Hacker News new | ask | show | jobs
How we found a bug in Amazon ELB (sysdig.com)
151 points by davideschiera 3703 days ago
14 comments

Great article. The Sysdig team really knows how to root cause tough problems. The Sysdig tools can be invaluable for getting and making sense of low level data.

If you want to play with ELBs, rolling deploys, connection draining to ECS containers, I humbly submit the open source Convox project I am working on.

https://github.com/convox/rack

It sets up a peer reviewed, production tested batteries-included VPC, ECS, ASG, ELB, etc cluster in minutes.

If the conclusion of this Sysdig post was that you always need to run 2 instances per AZ for the best reliability, I would strongly consider adding that knowledge into the tools either as a default or a production check.

Since it sounds like an ELB bug I'll keep the 3 instances in 3 AZs default.

Do you have any thoughts on how to scale load balancers horizontally and on demand? I've played briefly with attempting some dynamic DNS routing based on health checks to re-route traffic from balancers that have been shut down due to low traffic, but DNS really isn't designed to work this way.
I'm not clear what you're asking... Do you mean auto scaling the EC2 instances in the load balancer? Or auto scaling the # of load balancers? Or something else?

Of course the former is very common with Auto Scaling Groups [1] [2]. Then you can use round robin or session sticky routing algorithms in the load balancers.

(Apologies if I'm totally off-base for what you were asking.)

1: http://docs.aws.amazon.com/AutoScaling/latest/DeveloperGuide...

2: http://docs.aws.amazon.com/AutoScaling/latest/DeveloperGuide...

I meant the latter; if your load balancers are overwhelmed how do you scale them? Further to that point, is it possible to create an architecture where load balancers are responsive and can spin up in response to traffic? If you have to deal with loads that are prone to bursts, you need to allocate those load balancers in such a way that they can handle the worst case scenario.
I haven't worked at the scale where dynamically scaling the load balancers themselves is the bottleneck. I think you pose an interesting question, and I'm hoping someone with more knowledge can comment on that.
I don't believe there is any way to scale out the ELB from user side; you can contact AWS support to 'pre warm' ELB's for high traffic sites before cutting over DNS to them.

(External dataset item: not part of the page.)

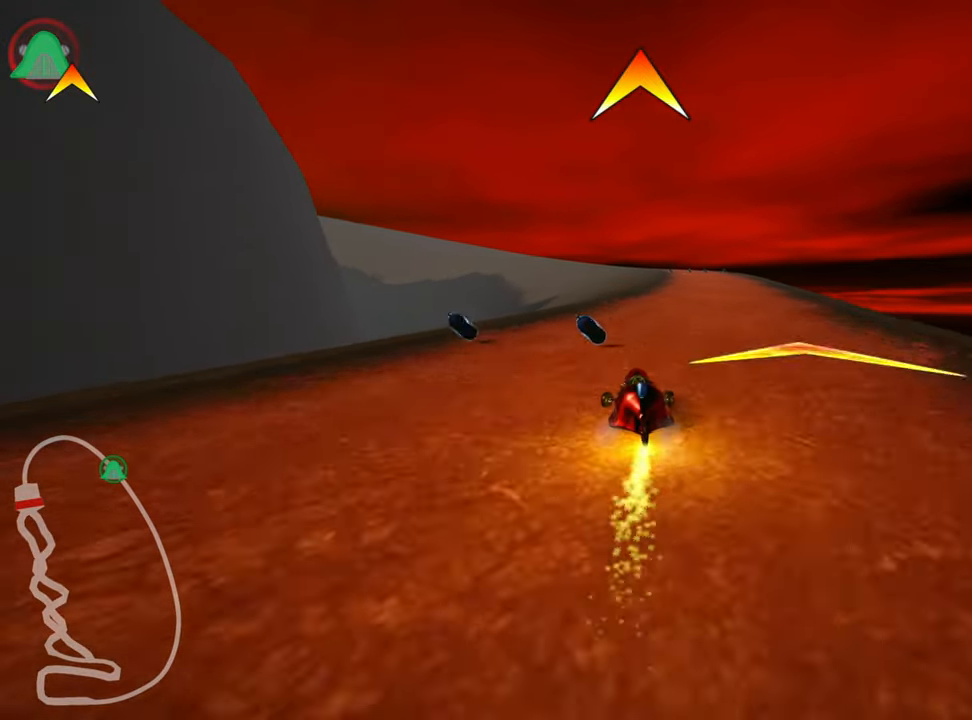
{"keys": ["up"], "events": [[100, "right", "up"], [133, "left", "down"], [183, "nitro", "down"], [383, "nitro", "up"], [466, "left", "up"]]}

http://aws.amazon.com/articles/1636185810492479#pre-warming

DNS based load balancing has a lot of caveats due to how clients can hold onto stale information. To do better means stepping up to running anycast via BGP, a signifigant jump in complexity. That's why services like Cloudflare exist.
As a network engineer, I'm constantly having to prove that "it's not the network" so I love reading others' technical analyses of similar things. Great troubleshooting and technical detail in this write-up.
What are some examples where you proved this? Curious about scenarios...
We were told ELBs are explicitly not designed for long-running connections when we ran into this exact same issue so know that you will always be working around this design constraint if you do long-running connections through ELBs.

There's another case that the article doesn't really discuss (though the evidence of it is in the beginning when all connections drop simultaneously) where the ELB nodes themselves scale vertically at a particular threshold. I believe the setup described is still vulnerable to those scaling events.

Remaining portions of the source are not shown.